■ Énoncé du problème:
Reprenez le texte sur les normes de l'UE face au bœuf et aux pesticides venus du Canada, et poursuivez-le après sa dernière phrase.

La Fondation Nicolas Hulot affirme également que le Canada pourra exporter dans l'UE du bœuf "dopé aux antibiotiques utilisés comme activateurs de croissance".

La Commission répond que "l'utilisation d'antibiotiques sans ordonnance", pour accélérer la croissance des bœufs, "n'est pas autorisée par la législation de l'UE et les mêmes normes s'appliquent aux exportations du Canada vers l'UE".

"Une ordonnance est requise" si un antibiotique doit être utilisé chez un animal destiné à l'alimentation, insiste Bruxelles. Et un règlement sur les médicaments vétérinaires doit "renforcer encore cette approche" à partir de 2022.

Perturbateur endocrinien

Dans une tribune publiée lundi, Nicolas Hulot affirme que l'UE "se prépare à relever les limites maximales de résidus (LMR) pour le 2,4-D, un herbicide entrant dans la composition de l'agent orange, considéré en France comme perturbateur endocrinien".

"Faux", répond une source européenne, selon laquelle l'Autorité européenne de sécurité des aliments (Efsa) recommande de maintenir le seuil actuel pour cette substance.

Cette même source souligne que le 2,4-D est approuvé dans l'UE jusqu'en 2030 et que des autorisations de produits le contenant ont été accordées dans tous les Etats membres, y compris en France pour près de 30 produits.

"Les limites maximales de résidus de pesticides sont fixées par la législation communautaire", rappelle pour sa part la Commission. "Elles ne sont pas négociables et, par conséquent, ne sont pas assouplies en vertu des accords commerciaux."

Néonicotinoïde

La Commission européenne a tenté de multiplier la teneur maximale en résidus de "clothianidine, un pesticide néonicotinoïde interdit en Europe, utilisé au Canada sur les pommes de terre", mais le Parlement européen s'y est opposé ( AFP / PHILIPPE HUGUEN )

La Commission européenne a tenté de multiplier la teneur maximale en résidus de "clothianidine, un pesticide néonicotinoïde interdit en Europe, utilisé au Canada sur les pommes de terre", mais le Parlement européen s'y est opposé ( AFP / PHILIPPE HUGUEN )

(Données de coordonnées absolues en pixels)
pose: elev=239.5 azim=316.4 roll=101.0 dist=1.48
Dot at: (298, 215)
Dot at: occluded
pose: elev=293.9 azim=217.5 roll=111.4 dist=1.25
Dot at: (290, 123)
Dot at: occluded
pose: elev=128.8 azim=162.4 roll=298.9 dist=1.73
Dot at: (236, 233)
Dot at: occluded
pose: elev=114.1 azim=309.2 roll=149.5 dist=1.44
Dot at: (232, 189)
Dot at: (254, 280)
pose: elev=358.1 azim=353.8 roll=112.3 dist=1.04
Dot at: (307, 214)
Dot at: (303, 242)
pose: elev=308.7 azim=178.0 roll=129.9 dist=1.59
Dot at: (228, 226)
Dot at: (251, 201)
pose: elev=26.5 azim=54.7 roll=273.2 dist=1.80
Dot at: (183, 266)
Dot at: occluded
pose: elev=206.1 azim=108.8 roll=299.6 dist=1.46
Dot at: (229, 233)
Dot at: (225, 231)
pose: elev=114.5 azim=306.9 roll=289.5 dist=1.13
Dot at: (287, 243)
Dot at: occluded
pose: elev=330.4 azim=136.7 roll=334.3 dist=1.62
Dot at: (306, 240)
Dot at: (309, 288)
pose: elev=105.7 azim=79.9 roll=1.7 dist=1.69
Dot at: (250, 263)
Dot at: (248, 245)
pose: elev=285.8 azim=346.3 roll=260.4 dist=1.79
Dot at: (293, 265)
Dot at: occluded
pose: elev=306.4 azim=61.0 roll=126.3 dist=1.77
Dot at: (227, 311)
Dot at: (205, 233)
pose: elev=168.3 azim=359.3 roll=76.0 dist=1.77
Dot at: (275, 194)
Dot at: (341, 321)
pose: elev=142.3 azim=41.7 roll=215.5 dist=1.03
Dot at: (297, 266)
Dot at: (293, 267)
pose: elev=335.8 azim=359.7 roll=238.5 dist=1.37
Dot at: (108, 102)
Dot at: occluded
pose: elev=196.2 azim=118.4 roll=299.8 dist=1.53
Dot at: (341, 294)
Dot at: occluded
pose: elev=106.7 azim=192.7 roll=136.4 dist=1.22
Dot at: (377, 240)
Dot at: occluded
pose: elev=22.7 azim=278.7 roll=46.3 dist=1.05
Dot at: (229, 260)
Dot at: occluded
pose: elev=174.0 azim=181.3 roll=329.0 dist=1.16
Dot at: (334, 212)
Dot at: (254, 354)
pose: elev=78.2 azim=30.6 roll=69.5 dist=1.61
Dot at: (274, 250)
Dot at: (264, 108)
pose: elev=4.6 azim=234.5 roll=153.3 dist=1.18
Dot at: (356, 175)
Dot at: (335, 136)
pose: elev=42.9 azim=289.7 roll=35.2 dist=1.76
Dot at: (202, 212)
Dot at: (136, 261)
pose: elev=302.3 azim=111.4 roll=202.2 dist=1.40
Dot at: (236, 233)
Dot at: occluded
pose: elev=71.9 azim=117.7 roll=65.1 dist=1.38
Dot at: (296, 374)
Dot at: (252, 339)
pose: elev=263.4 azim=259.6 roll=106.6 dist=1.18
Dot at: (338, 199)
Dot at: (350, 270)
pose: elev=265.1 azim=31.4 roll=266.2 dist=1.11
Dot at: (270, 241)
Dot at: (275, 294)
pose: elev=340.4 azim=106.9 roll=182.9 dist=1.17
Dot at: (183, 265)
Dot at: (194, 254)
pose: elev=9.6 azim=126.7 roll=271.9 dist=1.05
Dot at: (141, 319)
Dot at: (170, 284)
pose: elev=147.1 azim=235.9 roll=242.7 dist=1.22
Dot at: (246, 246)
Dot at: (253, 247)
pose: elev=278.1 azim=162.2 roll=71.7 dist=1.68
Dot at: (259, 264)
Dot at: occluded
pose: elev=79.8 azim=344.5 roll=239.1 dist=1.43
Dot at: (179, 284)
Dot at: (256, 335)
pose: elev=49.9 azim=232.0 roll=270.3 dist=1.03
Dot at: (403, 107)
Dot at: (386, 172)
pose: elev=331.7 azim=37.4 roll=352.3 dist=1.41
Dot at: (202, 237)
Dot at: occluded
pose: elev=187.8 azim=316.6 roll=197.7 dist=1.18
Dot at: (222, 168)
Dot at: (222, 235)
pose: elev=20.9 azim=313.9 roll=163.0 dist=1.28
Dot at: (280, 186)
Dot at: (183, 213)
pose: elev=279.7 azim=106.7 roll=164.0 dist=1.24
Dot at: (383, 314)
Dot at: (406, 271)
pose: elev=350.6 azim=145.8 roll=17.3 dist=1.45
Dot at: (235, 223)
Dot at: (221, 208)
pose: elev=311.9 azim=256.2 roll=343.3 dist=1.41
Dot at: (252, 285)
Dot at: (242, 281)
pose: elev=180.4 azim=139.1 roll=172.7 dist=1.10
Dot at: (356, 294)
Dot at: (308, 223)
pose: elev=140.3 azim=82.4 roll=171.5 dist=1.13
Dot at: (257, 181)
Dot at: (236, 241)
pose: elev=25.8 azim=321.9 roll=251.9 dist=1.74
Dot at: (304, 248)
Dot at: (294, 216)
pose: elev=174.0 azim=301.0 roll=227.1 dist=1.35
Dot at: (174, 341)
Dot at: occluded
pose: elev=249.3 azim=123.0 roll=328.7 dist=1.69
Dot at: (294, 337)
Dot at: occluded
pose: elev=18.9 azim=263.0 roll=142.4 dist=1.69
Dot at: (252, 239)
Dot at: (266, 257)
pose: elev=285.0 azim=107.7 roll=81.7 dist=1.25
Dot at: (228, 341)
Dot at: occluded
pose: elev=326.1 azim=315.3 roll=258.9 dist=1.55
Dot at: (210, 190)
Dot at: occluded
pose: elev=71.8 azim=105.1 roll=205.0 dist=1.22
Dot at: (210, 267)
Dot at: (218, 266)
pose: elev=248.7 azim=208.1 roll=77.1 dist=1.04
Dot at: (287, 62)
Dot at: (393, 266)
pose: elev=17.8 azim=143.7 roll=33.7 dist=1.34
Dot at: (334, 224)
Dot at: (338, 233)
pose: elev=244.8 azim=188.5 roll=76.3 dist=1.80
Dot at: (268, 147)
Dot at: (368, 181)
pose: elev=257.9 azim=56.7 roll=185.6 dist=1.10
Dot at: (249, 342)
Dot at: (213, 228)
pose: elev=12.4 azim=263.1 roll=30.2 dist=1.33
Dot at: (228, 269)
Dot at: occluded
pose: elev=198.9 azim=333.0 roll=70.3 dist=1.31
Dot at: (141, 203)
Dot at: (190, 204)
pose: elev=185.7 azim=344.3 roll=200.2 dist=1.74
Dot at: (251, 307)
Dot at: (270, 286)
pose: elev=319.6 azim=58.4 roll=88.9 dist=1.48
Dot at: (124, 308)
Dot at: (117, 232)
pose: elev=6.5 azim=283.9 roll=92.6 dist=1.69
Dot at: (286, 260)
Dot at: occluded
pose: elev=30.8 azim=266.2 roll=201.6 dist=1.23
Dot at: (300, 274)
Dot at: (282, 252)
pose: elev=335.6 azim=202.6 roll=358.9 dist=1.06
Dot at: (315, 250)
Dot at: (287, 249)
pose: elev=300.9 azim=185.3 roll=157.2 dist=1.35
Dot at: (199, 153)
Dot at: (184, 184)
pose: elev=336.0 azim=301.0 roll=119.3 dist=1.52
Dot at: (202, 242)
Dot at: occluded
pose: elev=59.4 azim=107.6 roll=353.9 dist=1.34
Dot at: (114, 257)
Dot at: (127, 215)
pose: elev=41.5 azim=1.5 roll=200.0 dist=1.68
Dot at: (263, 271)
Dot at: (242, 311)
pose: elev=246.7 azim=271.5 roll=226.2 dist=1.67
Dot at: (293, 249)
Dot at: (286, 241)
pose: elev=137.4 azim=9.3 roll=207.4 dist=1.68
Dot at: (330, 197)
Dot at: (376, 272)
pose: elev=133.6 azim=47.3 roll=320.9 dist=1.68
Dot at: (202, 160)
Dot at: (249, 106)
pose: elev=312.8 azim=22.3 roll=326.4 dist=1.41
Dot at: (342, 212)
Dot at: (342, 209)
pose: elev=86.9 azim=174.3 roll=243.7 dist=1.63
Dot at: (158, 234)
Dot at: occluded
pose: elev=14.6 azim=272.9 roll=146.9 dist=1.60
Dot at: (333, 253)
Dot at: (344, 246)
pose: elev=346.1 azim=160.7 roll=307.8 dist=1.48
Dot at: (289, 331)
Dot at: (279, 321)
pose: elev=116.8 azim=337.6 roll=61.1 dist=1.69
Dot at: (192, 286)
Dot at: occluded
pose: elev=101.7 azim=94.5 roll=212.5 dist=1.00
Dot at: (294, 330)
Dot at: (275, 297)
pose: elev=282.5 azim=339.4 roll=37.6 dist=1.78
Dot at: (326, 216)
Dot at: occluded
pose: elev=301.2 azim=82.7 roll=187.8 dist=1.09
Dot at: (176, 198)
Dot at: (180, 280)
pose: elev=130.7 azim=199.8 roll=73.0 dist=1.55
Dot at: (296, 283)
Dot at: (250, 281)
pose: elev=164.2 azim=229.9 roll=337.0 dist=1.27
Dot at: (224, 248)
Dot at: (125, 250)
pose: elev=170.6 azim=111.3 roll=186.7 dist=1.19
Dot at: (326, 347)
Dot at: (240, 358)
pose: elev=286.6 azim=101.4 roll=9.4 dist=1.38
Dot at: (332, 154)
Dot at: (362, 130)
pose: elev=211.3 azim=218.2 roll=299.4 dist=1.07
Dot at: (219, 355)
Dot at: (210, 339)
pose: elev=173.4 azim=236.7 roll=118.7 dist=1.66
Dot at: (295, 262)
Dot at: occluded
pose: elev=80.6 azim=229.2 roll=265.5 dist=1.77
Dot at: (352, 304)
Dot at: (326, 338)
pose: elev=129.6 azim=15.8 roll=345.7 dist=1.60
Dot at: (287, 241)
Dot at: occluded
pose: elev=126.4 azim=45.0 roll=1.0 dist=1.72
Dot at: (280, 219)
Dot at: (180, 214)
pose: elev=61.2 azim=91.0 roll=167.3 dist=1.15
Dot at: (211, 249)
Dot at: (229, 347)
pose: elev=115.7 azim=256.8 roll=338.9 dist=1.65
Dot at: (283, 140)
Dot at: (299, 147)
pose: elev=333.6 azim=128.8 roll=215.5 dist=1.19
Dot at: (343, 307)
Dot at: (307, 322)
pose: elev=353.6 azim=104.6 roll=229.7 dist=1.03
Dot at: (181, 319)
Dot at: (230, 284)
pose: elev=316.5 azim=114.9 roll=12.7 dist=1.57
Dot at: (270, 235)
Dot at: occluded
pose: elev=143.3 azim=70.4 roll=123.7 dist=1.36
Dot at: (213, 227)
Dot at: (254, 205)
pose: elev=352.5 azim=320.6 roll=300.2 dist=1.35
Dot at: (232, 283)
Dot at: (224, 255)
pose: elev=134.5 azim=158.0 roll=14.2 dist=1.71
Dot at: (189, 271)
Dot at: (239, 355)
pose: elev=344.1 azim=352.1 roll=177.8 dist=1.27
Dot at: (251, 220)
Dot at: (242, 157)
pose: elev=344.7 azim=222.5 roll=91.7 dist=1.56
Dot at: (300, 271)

■ Réponse au problème:
Nicolas Hulot a en revanche raison quand il affirme que la Commission a tenté de multiplier la teneur maximale en résidus de "clothianidine, un pesticide néonicotinoïde interdit en Europe, utilisé au Canada sur les pommes de terre".

Selon la source européenne, la proposition de la Commission faisait suite à une "demande de tolérance" du Canada, "fondée sur des données scientifiques prouvant son innocuité pour la santé publique". Mais le Parlement européen s'est de toute façon opposé à cette demande.

Quotas

La Fédération nationale bovine (FNB) en France s'inquiète que la Commission et le Canada puissent "augmenter le volume du contingent de viandes bovines canadiennes importées... sans aucune consultation du Parlement français".

Le cas échéant, une telle demande devrait passer par le Comité mixte du Ceta, présidé par la commissaire européenne au Commerce et le ministre canadien du Commerce, explique une source à la Commission. Mais "toute action de la Commission nécessite une autorisation du Conseil", c'est-à-dire des Etats membres, ajoute cette même source.

A charge pour chaque État membre "d'informer, de consulter, ou d'impliquer" son parlement, conformément à ses règles nationales.

Mais il n'y a de toute façon "ni demande, ni discussion, ni intention de réviser les contingents tarifaires" du Ceta, ajoute cette source.

Véto climatique

Pour faciliter la ratification du texte, le gouvernement français met en avant l'existence d'un "véto climatique", une disposition qui doit permettre à l'UE et au Canada de bénéficier d'une marge de manœuvre lorsqu'une entreprise privée contestera, au nom de l'accord, une norme environnementale de l'un des deux blocs.

Selon la commissaire européenne au Commerce, Cecilia Malmström, une "discussion" a bien eu lieu sur le sujet avec les autorités canadiennes et "il n'y a pas de différence politique" entre les deux parties sur ce véto climatique.

"Il faut juste trouver une manière légalement adaptable", a-t-elle expliqué lors d'un entretien avec l'AFP, sans donner la moindre précision.

"Ce sera comme une annexe qui aura la même valeur que l'accord. Pour les détails, il faudra voir après le vote" français, a-t-elle dit.